Title: Image-text multimodal sentiment analysis method integrating multi-themes and multi-labels
Authors: Shunxiang Zhang; Longhui Hu; Shuyu Li; Wenjie Duan; Xiaolong Wang
Addresses: School of Computer Science and Engineering, Anhui University of Science and Technology, Huainan, 232001, China; School of Artificial Intelligence, Anhui University of Science and Technology, Huainan, 232001, China ' School of Computer Science and Engineering, Anhui University of Science and Technology, Huainan, 232001, China; School of Artificial Intelligence, Anhui University of Science and Technology, Huainan, 232001, China ' School of Computer Science and Engineering, Anhui University of Science and Technology, Huainan, 232001, China; School of Artificial Intelligence, Anhui University of Science and Technology, Huainan, 232001, China ' School of Computer Science and Engineering, Anhui University of Science and Technology, Huainan, 232001, China; School of Artificial Intelligence, Anhui University of Science and Technology, Huainan, 232001, China ' School of Computer Science and Engineering, Anhui University of Science and Technology, Huainan, 232001, China; School of Artificial Intelligence, Anhui University of Science and Technology, Huainan, 232001, China
Abstract: The current image-text sentiment analysis models only focus on the content of text and image, and ignore the synergistic effect of themes and labels information on the semantic features of image and text. Therefore, we propose a multi-modal sentiment analysis method integrating multi-themes and multi-labels. Firstly, the global features and local features of the image are obtained by CNN and Faster-RCNN. Bi-LSTM is used to obtain word-level features and sentence-level features of the text, and the Bert is responsible for extracting the theme-label features. Then, the attention network for feature interaction to generate the word-local correlation features, and the text's sentence features are combined with the image's global features to generate the joint features of the image-sentence. Finally, these two features are fused with the theme-label features to obtain the results of the sentiment analysis.

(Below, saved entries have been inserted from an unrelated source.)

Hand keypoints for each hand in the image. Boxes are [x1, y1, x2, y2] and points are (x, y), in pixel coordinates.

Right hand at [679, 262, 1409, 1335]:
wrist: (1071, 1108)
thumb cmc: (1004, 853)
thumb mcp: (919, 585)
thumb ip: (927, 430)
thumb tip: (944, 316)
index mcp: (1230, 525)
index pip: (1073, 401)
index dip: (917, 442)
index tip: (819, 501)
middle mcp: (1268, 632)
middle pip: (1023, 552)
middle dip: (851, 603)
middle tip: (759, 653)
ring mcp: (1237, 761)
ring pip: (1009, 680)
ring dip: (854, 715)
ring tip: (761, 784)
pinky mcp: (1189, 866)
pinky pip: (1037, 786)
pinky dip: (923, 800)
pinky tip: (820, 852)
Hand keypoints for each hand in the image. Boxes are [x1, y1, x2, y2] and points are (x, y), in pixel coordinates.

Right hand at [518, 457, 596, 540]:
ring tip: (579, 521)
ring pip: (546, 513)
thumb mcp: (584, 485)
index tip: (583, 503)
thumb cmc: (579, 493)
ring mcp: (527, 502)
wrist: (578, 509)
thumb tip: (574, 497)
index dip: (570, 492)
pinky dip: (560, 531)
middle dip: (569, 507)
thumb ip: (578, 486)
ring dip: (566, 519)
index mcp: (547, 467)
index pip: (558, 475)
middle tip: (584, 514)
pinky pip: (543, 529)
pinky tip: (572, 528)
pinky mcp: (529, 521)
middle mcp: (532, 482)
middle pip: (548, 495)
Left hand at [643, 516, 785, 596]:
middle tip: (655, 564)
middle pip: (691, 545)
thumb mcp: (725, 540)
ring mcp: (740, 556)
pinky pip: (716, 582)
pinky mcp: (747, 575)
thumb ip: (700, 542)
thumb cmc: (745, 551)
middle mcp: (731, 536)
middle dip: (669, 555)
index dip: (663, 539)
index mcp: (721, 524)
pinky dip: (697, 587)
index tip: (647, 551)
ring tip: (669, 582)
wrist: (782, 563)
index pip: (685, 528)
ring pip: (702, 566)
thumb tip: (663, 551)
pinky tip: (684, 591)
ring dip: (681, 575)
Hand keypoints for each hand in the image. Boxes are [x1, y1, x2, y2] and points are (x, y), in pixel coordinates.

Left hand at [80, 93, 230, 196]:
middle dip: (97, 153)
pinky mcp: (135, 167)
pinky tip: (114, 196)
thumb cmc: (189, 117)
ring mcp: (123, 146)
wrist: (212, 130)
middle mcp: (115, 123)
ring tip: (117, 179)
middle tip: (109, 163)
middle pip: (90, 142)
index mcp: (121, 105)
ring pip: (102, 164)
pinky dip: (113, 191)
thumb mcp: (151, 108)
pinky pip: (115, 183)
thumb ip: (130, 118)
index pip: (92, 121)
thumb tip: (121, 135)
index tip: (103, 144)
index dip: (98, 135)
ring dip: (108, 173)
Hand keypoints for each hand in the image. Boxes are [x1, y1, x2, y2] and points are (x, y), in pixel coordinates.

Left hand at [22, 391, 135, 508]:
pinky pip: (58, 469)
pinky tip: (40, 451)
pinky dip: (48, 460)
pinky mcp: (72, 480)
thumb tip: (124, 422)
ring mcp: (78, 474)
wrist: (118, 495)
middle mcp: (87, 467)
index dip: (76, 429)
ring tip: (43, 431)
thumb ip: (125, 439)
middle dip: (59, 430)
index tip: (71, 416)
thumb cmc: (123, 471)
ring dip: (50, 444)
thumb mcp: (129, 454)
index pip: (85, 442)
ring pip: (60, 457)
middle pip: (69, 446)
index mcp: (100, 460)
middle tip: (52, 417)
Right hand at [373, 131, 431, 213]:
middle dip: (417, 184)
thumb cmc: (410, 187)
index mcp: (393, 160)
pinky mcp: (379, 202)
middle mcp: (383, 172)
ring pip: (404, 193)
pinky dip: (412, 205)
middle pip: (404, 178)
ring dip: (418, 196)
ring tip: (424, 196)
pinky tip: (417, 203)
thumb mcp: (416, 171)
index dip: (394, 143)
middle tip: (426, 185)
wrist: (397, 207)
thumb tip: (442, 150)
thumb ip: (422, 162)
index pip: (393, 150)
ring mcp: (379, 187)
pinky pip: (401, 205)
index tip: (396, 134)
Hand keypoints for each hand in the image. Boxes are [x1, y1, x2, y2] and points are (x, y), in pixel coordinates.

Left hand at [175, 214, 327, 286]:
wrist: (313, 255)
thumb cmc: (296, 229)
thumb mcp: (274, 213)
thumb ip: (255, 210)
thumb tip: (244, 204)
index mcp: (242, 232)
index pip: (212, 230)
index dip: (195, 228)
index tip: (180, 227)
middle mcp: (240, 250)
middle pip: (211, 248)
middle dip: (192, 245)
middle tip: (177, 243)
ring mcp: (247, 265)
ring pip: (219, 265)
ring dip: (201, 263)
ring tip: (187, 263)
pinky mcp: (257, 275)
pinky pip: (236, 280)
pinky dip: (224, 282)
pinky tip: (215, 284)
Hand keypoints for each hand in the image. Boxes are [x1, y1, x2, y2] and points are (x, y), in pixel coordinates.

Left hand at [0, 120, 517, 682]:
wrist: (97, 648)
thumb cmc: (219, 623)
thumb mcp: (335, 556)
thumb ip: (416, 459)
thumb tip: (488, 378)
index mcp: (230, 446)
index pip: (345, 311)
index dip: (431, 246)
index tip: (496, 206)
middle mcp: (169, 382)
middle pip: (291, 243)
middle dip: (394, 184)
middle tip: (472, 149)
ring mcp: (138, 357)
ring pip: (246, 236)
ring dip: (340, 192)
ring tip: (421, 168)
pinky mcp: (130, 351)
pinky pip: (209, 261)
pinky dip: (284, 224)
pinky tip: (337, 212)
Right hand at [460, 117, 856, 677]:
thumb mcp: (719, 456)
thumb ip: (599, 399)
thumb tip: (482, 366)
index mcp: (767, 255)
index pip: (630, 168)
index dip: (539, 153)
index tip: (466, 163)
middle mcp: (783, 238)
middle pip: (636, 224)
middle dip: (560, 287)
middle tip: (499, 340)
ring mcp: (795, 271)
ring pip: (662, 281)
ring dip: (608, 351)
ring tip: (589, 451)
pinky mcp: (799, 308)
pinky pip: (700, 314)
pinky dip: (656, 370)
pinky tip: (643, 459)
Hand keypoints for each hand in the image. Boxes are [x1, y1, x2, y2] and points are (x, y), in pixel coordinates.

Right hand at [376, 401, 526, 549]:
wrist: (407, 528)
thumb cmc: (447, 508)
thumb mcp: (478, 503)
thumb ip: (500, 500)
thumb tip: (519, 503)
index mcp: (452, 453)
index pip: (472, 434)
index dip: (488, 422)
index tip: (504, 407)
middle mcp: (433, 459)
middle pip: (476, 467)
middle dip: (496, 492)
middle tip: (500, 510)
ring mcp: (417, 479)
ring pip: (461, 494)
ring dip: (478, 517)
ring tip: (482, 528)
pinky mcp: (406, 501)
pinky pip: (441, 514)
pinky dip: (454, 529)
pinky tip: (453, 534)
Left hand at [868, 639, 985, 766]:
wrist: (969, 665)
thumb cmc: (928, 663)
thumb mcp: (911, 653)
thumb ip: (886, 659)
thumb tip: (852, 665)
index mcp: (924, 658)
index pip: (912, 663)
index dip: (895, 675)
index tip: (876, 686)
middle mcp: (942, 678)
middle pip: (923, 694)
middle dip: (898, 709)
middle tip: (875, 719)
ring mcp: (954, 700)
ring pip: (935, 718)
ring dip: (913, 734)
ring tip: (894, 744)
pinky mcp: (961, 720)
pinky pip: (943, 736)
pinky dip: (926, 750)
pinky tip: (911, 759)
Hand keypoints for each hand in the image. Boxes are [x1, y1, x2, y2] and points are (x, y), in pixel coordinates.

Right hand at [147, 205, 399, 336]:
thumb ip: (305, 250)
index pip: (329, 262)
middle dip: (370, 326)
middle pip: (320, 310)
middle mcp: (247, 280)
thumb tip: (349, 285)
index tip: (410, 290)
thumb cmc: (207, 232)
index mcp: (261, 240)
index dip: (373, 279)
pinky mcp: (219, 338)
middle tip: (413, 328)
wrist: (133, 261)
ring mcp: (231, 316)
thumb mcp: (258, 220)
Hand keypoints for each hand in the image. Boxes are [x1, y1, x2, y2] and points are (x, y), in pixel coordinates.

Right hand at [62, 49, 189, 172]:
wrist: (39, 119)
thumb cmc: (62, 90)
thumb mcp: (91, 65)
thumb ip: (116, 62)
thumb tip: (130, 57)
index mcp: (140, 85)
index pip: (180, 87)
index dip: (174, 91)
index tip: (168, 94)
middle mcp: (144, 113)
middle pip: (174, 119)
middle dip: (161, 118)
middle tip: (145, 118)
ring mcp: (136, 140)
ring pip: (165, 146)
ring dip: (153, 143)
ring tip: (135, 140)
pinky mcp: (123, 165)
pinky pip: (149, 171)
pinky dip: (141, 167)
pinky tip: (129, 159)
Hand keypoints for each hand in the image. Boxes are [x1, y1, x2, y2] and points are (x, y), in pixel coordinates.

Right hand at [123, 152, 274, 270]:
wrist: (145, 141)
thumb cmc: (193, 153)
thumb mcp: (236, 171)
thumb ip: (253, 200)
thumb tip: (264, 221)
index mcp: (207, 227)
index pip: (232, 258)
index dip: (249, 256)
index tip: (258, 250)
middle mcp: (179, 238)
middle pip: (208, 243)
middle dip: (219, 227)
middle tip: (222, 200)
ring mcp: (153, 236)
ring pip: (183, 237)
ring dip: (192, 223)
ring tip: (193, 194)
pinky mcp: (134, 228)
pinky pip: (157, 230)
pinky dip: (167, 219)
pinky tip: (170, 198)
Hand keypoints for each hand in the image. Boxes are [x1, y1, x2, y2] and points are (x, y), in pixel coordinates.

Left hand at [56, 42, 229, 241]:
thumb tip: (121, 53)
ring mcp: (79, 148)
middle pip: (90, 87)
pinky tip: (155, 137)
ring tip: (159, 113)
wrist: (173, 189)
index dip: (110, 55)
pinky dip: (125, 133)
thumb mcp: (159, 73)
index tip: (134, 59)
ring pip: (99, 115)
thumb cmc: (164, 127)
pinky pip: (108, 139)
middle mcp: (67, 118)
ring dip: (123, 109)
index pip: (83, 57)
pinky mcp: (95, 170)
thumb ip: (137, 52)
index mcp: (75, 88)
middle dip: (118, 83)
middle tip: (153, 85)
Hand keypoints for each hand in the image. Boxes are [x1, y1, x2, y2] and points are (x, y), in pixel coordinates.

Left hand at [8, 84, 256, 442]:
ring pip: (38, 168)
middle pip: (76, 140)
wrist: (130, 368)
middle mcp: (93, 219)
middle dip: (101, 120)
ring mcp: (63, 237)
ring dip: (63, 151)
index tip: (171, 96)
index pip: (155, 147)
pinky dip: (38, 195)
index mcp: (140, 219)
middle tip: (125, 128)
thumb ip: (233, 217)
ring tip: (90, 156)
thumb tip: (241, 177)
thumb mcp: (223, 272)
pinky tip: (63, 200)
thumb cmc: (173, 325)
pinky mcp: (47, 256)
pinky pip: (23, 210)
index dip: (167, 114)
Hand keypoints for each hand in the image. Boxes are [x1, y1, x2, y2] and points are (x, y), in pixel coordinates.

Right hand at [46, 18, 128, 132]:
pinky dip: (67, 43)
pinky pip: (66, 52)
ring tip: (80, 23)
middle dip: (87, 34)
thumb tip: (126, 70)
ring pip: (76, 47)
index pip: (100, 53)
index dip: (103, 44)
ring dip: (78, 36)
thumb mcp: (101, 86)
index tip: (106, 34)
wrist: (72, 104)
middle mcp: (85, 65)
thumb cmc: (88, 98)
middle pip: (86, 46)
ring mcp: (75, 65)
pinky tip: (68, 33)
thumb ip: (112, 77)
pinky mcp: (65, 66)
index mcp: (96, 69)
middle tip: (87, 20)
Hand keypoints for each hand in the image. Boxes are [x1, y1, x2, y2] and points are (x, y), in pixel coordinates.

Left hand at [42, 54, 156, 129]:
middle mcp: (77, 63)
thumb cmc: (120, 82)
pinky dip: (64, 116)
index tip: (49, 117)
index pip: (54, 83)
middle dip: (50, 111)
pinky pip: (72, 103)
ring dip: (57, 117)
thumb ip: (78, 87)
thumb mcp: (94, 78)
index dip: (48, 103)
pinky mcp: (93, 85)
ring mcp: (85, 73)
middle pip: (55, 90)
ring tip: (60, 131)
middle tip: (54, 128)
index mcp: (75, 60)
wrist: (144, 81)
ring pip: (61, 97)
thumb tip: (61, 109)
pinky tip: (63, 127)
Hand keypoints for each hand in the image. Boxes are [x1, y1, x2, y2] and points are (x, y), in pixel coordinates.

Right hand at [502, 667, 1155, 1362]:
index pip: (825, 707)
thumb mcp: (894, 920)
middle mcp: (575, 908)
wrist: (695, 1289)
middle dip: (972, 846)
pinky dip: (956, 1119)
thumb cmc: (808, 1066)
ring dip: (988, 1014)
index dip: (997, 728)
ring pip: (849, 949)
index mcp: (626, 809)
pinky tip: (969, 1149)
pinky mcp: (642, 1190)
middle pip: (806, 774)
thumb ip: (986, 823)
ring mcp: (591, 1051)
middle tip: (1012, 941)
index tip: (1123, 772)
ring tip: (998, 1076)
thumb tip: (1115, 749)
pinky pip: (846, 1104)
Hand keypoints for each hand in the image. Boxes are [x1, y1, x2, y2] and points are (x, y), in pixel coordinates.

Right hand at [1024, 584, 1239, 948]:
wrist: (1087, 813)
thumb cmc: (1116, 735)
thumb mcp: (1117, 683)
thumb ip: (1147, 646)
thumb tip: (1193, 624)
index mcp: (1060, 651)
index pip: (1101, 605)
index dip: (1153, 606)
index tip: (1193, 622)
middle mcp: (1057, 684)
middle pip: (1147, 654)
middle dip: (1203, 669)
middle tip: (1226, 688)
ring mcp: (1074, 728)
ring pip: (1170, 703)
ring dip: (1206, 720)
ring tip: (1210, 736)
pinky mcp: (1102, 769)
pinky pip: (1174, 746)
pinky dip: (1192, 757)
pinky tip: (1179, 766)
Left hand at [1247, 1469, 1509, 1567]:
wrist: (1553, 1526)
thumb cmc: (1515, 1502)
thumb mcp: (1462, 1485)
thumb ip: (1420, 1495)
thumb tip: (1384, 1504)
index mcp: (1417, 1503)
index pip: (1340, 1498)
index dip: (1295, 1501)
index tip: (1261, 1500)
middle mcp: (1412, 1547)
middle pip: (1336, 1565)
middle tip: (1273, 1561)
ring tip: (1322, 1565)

The experimental results demonstrate that the proposed method can improve the accuracy of image-text sentiment analysis.
Keywords: multimodal sentiment analysis; multi-theme labels; modal fusion; target detection; attention network.
DOI: 10.1504/IJCSE.2025.146071
International Journal of Computational Science and Engineering, 2025 Vol.28 No.3, pp.292 - 302
Received: 03 Mar 2024
Accepted: 23 May 2024
Published online: 06 May 2025 *